## Work instruction:
Could you write out the lines below exactly, beginning with the first and finishing with the one that contains "(fp_line (start -9.325 -5.3) (end -9.325"?

## Data extract:
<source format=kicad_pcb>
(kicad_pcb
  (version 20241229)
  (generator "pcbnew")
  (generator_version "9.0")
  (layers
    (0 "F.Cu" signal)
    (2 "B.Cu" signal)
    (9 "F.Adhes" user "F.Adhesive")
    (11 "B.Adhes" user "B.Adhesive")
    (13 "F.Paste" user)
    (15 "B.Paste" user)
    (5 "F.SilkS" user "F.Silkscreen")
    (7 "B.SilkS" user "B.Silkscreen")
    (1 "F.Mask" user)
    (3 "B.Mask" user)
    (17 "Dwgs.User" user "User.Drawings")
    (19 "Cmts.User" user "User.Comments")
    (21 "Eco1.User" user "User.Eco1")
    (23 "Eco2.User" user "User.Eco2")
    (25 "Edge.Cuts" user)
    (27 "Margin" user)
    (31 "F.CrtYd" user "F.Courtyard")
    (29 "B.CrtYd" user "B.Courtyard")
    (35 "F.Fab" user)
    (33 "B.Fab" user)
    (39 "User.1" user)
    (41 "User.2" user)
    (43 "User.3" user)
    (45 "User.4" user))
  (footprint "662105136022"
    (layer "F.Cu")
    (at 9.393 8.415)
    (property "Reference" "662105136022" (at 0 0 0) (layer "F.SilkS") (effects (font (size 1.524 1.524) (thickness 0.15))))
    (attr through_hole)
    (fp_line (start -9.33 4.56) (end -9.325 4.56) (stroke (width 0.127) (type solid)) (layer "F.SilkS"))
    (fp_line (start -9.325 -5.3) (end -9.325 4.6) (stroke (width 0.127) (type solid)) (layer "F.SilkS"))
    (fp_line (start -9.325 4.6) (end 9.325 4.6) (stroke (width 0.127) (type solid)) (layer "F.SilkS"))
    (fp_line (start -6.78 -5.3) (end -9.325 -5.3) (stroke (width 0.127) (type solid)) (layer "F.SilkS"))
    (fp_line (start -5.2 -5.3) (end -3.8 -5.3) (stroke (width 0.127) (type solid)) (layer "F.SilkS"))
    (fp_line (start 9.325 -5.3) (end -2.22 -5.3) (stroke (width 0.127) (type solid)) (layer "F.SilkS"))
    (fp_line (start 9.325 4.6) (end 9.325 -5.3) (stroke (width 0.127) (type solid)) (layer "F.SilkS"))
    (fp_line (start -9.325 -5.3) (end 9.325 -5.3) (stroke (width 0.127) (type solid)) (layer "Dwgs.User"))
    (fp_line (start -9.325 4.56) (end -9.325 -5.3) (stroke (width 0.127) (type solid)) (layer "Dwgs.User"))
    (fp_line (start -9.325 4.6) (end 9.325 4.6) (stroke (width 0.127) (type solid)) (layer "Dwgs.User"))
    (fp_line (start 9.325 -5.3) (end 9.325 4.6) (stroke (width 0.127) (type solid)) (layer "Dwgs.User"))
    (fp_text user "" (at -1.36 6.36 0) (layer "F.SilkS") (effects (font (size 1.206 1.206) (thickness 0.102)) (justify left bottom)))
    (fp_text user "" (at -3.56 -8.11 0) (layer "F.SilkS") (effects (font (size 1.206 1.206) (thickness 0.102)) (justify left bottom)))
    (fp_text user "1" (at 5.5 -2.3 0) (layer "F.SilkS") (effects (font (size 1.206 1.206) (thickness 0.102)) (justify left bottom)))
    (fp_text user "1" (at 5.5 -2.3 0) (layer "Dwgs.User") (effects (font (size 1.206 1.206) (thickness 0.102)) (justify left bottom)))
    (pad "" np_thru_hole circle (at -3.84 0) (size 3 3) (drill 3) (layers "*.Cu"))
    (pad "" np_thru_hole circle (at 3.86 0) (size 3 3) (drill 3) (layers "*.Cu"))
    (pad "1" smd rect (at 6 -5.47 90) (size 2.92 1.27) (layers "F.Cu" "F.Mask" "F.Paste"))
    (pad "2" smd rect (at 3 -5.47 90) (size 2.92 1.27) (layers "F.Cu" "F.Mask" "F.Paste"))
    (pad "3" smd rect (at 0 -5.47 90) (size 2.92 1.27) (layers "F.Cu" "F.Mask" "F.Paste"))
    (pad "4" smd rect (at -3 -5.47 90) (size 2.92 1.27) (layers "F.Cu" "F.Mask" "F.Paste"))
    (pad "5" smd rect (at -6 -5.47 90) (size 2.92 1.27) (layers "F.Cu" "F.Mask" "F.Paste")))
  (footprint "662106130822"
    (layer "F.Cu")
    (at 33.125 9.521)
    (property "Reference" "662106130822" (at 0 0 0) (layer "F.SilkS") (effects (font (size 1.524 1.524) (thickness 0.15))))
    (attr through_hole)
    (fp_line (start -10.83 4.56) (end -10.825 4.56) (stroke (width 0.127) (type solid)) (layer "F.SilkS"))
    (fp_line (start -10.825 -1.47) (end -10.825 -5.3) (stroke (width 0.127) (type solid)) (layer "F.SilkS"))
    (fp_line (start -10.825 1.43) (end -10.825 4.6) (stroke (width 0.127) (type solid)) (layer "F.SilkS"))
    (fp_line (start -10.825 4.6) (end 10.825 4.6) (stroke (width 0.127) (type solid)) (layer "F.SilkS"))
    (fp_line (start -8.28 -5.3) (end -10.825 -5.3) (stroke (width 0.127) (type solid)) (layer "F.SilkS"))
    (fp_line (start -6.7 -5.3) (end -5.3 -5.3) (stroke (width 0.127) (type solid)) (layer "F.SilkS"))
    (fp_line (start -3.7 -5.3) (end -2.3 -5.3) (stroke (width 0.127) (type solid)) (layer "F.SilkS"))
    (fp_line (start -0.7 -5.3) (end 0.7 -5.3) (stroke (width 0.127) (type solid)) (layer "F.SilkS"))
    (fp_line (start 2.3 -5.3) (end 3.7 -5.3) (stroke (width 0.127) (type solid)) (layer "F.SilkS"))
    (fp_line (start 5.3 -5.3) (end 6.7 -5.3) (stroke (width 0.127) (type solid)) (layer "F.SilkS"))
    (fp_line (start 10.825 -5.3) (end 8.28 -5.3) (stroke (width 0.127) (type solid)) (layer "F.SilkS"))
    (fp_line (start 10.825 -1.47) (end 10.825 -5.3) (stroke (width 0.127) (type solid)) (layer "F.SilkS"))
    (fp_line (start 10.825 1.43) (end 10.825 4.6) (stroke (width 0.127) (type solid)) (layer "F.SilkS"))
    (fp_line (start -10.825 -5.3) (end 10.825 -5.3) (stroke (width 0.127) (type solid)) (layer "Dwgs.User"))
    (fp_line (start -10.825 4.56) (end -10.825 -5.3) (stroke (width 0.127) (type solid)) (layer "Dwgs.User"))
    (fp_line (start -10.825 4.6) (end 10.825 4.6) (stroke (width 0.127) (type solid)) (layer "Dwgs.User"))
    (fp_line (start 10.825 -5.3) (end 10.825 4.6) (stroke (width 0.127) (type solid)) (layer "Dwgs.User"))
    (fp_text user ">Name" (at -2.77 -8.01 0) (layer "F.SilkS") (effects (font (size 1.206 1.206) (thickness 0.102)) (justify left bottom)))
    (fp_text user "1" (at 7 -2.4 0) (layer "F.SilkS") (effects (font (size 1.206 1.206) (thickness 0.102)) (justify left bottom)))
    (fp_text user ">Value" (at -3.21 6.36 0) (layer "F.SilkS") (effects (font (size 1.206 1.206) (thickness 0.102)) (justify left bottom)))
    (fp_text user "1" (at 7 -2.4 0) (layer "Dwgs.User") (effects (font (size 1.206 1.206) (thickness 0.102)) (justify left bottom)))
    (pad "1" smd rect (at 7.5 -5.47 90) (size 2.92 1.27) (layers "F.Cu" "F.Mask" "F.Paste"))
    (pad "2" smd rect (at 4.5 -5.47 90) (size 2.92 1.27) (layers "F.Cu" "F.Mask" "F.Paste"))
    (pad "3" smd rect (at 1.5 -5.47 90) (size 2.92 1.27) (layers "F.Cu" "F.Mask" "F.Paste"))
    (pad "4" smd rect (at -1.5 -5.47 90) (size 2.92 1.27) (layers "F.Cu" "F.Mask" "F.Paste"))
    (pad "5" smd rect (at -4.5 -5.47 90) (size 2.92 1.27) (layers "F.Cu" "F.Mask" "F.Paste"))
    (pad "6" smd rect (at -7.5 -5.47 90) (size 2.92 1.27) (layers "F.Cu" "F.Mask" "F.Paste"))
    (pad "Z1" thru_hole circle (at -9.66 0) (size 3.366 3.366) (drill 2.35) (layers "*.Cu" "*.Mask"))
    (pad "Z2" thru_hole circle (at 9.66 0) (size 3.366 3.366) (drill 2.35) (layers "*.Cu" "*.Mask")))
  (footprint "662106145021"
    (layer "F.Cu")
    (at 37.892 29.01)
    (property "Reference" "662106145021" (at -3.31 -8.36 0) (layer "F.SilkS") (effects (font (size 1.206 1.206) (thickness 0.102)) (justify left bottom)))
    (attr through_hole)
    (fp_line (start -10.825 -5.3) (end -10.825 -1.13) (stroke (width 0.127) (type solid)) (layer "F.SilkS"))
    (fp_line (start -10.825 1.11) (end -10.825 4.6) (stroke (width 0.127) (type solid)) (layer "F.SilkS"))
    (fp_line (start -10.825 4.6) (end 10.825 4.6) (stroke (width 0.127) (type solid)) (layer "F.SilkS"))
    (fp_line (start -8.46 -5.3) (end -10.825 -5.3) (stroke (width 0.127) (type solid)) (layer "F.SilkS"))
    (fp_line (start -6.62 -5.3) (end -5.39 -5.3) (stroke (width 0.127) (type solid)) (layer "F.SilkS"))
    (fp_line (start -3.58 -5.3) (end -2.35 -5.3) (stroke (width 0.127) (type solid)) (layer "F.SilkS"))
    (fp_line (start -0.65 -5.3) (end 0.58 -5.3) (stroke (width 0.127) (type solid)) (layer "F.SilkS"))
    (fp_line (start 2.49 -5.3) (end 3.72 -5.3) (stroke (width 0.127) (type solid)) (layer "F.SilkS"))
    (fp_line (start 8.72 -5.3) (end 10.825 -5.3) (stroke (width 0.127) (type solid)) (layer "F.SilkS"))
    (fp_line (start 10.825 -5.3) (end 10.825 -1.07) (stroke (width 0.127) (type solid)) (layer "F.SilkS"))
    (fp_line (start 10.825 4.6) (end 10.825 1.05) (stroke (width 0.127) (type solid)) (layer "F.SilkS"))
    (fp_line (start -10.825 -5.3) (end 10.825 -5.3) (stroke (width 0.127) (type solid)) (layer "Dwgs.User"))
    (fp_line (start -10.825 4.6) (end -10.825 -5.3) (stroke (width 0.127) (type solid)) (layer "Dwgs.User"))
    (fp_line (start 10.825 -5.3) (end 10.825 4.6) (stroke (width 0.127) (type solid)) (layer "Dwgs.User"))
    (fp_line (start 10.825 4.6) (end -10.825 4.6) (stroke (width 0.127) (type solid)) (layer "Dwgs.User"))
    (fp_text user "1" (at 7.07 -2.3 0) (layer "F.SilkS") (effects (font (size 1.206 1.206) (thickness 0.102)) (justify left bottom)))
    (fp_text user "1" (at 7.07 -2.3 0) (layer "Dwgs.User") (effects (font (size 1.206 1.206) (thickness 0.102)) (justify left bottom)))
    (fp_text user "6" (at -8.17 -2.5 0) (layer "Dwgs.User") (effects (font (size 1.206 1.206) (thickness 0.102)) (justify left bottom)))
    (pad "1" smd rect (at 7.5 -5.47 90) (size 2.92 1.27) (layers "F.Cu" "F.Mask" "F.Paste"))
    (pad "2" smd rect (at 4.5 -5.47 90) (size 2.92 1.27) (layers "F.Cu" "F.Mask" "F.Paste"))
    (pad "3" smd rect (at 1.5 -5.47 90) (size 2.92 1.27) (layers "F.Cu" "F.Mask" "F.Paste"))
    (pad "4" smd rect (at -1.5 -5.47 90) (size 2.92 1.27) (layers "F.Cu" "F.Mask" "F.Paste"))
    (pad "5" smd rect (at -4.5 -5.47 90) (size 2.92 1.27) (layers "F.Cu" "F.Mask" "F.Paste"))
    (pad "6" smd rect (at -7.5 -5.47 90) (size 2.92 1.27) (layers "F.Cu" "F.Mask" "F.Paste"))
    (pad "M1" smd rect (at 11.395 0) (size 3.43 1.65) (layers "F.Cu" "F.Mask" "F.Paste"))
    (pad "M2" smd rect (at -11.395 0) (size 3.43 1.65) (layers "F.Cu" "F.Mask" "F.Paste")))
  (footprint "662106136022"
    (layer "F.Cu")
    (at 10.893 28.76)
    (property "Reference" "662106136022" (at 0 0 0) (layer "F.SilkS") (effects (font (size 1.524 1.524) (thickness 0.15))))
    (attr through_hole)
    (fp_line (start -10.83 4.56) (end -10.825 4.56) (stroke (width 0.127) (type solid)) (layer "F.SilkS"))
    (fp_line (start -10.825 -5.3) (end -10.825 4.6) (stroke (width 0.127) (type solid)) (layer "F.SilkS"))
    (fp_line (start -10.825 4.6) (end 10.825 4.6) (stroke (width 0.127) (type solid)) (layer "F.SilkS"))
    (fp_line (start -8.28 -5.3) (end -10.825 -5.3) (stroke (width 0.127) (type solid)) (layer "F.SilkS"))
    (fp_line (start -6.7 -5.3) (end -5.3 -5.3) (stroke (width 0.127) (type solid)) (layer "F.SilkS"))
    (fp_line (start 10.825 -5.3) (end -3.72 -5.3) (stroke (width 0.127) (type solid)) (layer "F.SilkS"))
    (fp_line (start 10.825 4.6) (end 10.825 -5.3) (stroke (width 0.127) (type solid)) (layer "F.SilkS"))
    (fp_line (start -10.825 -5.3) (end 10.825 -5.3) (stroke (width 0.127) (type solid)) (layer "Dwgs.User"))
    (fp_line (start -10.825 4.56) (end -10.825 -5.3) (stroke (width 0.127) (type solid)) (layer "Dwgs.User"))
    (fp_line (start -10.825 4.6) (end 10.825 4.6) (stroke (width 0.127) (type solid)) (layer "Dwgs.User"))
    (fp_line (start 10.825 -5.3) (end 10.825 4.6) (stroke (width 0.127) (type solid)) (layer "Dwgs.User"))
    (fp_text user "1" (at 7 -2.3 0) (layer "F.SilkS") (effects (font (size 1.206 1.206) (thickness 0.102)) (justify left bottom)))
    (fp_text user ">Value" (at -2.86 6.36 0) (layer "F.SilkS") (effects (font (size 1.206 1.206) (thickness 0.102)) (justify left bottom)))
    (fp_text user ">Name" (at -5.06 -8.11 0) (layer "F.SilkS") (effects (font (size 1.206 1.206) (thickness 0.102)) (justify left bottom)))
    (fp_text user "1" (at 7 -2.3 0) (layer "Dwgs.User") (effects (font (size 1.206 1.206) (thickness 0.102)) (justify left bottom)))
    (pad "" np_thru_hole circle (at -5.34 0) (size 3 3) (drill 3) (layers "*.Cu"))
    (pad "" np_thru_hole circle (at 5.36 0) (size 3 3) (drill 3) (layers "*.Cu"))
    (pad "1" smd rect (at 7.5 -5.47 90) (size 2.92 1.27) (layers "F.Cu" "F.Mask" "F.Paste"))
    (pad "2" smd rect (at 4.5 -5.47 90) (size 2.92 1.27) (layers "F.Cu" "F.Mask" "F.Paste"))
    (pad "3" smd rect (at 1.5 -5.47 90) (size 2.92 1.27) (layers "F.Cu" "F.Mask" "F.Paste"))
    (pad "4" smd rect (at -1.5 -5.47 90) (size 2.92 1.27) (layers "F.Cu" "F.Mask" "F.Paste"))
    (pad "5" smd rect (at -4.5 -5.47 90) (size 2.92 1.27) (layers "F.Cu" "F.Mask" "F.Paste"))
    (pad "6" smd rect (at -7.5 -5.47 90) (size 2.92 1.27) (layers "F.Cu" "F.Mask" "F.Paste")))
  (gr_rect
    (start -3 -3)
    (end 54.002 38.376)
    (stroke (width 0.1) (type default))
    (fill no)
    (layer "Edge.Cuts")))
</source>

## Result of this exercise:
<source format=kicad_pcb>
(kicad_pcb
  (version 20241229)
  (generator "pcbnew")
  (generator_version "9.0")
  (layers
    (0 "F.Cu" signal)
    (2 "B.Cu" signal)
    (9 "F.Adhes" user "F.Adhesive")
    (11 "B.Adhes" user "B.Adhesive")
    (13 "F.Paste" user)
    (15 "B.Paste" user)
    (5 "F.SilkS" user "F.Silkscreen")
    (7 "B.SilkS" user "B.Silkscreen")
    (1 "F.Mask" user)
    (3 "B.Mask" user)
    (17 "Dwgs.User" user "User.Drawings")
    (19 "Cmts.User" user "User.Comments")
    (21 "Eco1.User" user "User.Eco1")
    (23 "Eco2.User" user "User.Eco2")
    (25 "Edge.Cuts" user)
    (27 "Margin" user)
    (31 "F.CrtYd" user "F.Courtyard")
    (29 "B.CrtYd" user "B.Courtyard")
    (35 "F.Fab" user)
    (33 "B.Fab" user)
    (39 "User.1" user)
    (41 "User.2" user)
    (43 "User.3" user)
    (45 "User.4" user))
  (footprint "662105136022"
    (layer "F.Cu")
    (at 9.393 8.415)
    (property "Reference" "662105136022" (at 0 0 0) (layer "F.SilkS") (effects (font (size 1.524 1.524) (thickness 0.15))))
    (attr through_hole)
    (fp_line (start -9.33 4.56) (end -9.325 4.56) (stroke (width 0.127) (type solid)) (layer "F.SilkS"))
    (fp_line (start -9.325 -5.3) (end -9.325 4.6) (stroke (width 0.127) (type solid)) (layer "F.SilkS"))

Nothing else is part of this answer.